The director of that film was Philip Kaufman, who went on to turn Mr. Ward cast in ‘Henry and June’.
Two years after “The Right Stuff” came a huge career disappointment. The creators of “Remo Williams: The Adventure Begins” hoped that – as the title suggested – it would be the beginning of a James Bond-esque franchise, and Mr. Ward signed on for two sequels. But it was a blockbuster, and the other films were never made.

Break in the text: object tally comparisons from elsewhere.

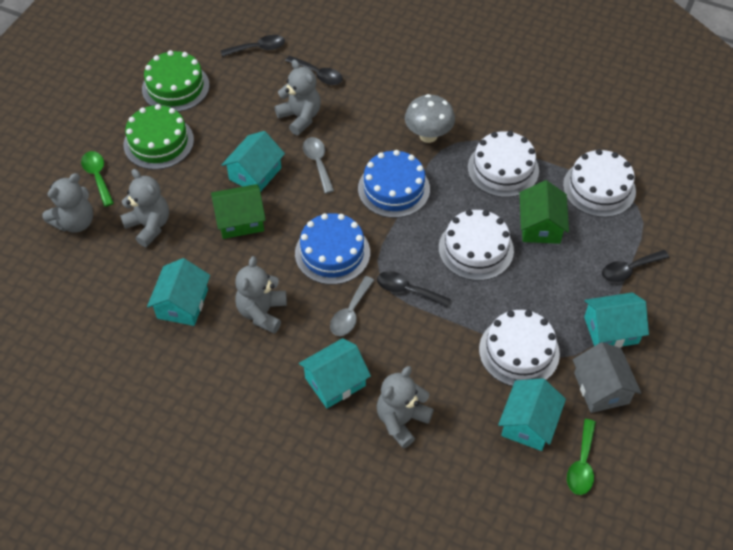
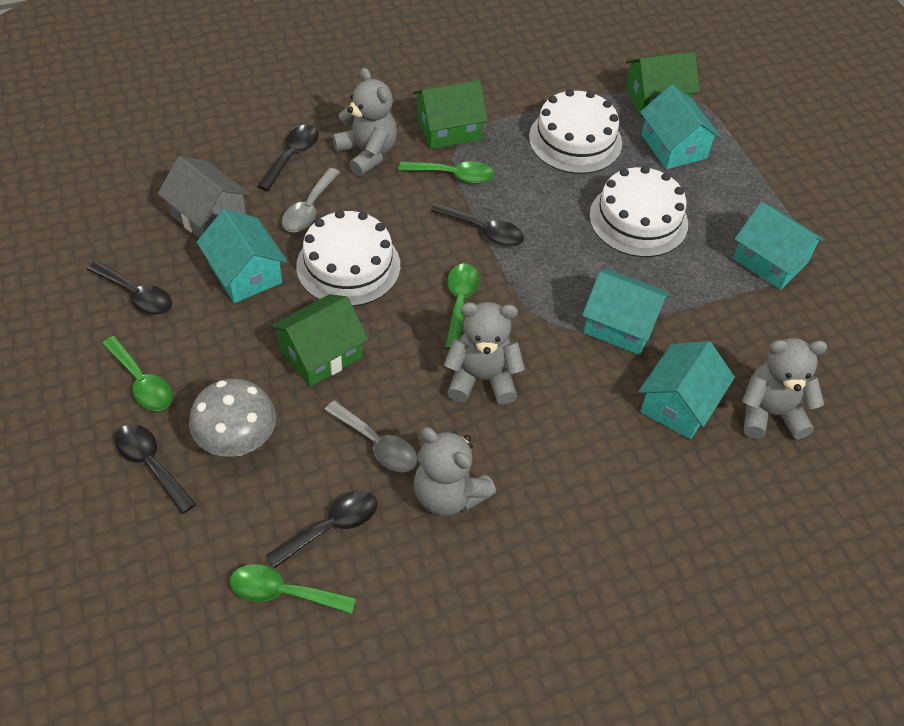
black spoon: [221,35,285,57] [285,56,343,85] [377,271,451,307] [602,250,669,282] = 4 -> [87,261,172,315] [115,424,196,514] [257,125,319,191] [266,491,377,568] [432,203,524,247] = 5
blue cake: [295,213,370,285] [358,150,430,218] = 2 -> none = 0
green cake: [123,104,194,170] [142,50,209,112] = 2 -> none = 0
green house: [211,184,266,239] [520,180,569,244] = 2 -> [270,294,369,387] [413,80,488,149] [626,52,700,117] = 3
green spoon: [81,151,114,207] [567,419,596,495] = 2 -> [102,336,173,411] [230,564,356,614] [398,161,495,184] [445,263,480,349] = 4
grey teddy bear: [42,173,93,233] [120,169,169,247] [235,256,287,334] [275,60,321,135] [377,366,434,448] = 5 -> [333,68,397,176] [414,427,496,516] [444,302,525,405] [742,338,827,439] = 4
white cake: [439,210,514,281] [468,131,539,197] [479,310,560,386] [563,149,636,217] = 4 -> [296,210,400,306] [529,89,622,174] [589,166,688,257] = 3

Mr. Ward was married three times. His survivors include Marie-France Ward, his wife of 27, and a son, Django, named after the guitarist Django Reinhardt.
In his final decades, Mr. Ward in a motley crew of movies and television shows, but he worked most intensely on developing a talent he felt he had for painting. In that pursuit, he would have followed his inner Henry Miller—Miller, Mr. Ward once said, “trying to experiment with life over and over again.”
“He was a man who knew he had to follow that inner urge, the creativity and the passion,” he said. “Otherwise he would die bitterly.”
Amanda Holpuch reporting contributed.